Questa è la radice della vita Cavanis ed è la radice anche del processo sinodale. Il Concilio ci ha fatto riscoprire la Chiesa come è: unità nel nome del Padre, del Figlio e dello Spirito Santo, comunione e missione. Oggi, dopo tutto un cammino in cui abbiamo trovato nuove energie e fatto esperienza, siamo pronti a compiere un passo ulteriore. Possiamo far diventare vita, in tutte le espressioni della comunione e della missione, quella partecipazione al mistero di Cristo in cui siamo inseriti. La Congregazione è tale solo quando è portata sulle proprie spalle da tutti ed è condivisa nel proprio cuore da tutti, a servizio dei fratelli, soprattutto a cominciare dai giovani.
La partecipazione al cammino sinodale della Congregazione non è semplicemente un optional, per far vedere che siamo capaci di una certa misura di condivisione.
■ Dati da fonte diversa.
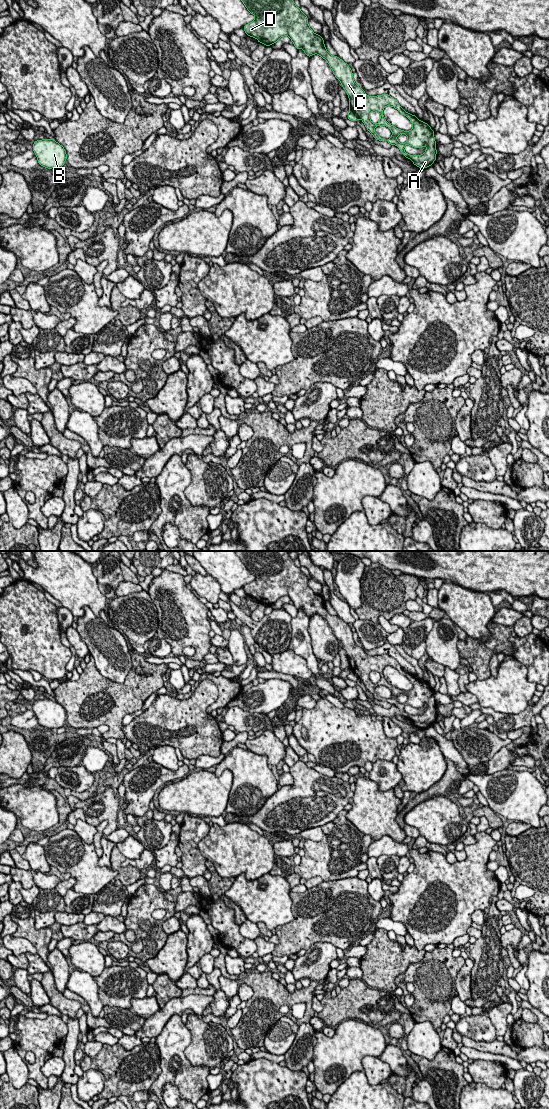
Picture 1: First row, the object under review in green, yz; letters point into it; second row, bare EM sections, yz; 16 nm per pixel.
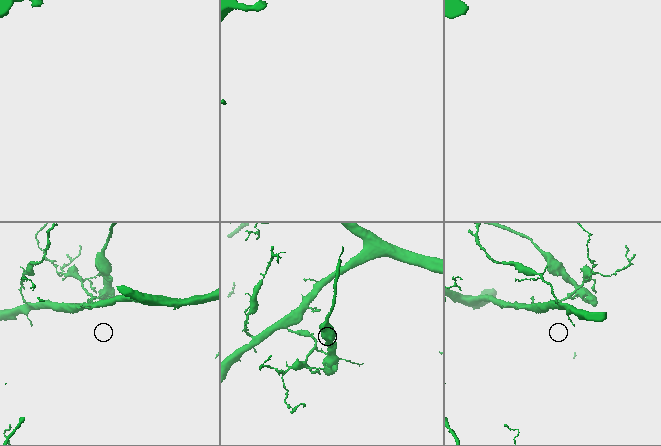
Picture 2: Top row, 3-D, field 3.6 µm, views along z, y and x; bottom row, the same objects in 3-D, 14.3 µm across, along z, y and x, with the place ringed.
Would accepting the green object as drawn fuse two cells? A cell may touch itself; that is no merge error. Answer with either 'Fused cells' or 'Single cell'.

Si tratta di una questione di identità profonda.
O la mettiamo in atto questa partecipazione alla vita di grazia di fede e di amore, alla speranza di Cristo, oppure non siamo fino in fondo, ciò che dovremmo essere per la grazia del nostro Battesimo. La situazione è storicamente un dato di fatto, nella Chiesa per lunghi secoli, per necessità di crescita storica, di maturazione, di missione in un mondo difficile, è prevalsa una visione principalmente piramidale.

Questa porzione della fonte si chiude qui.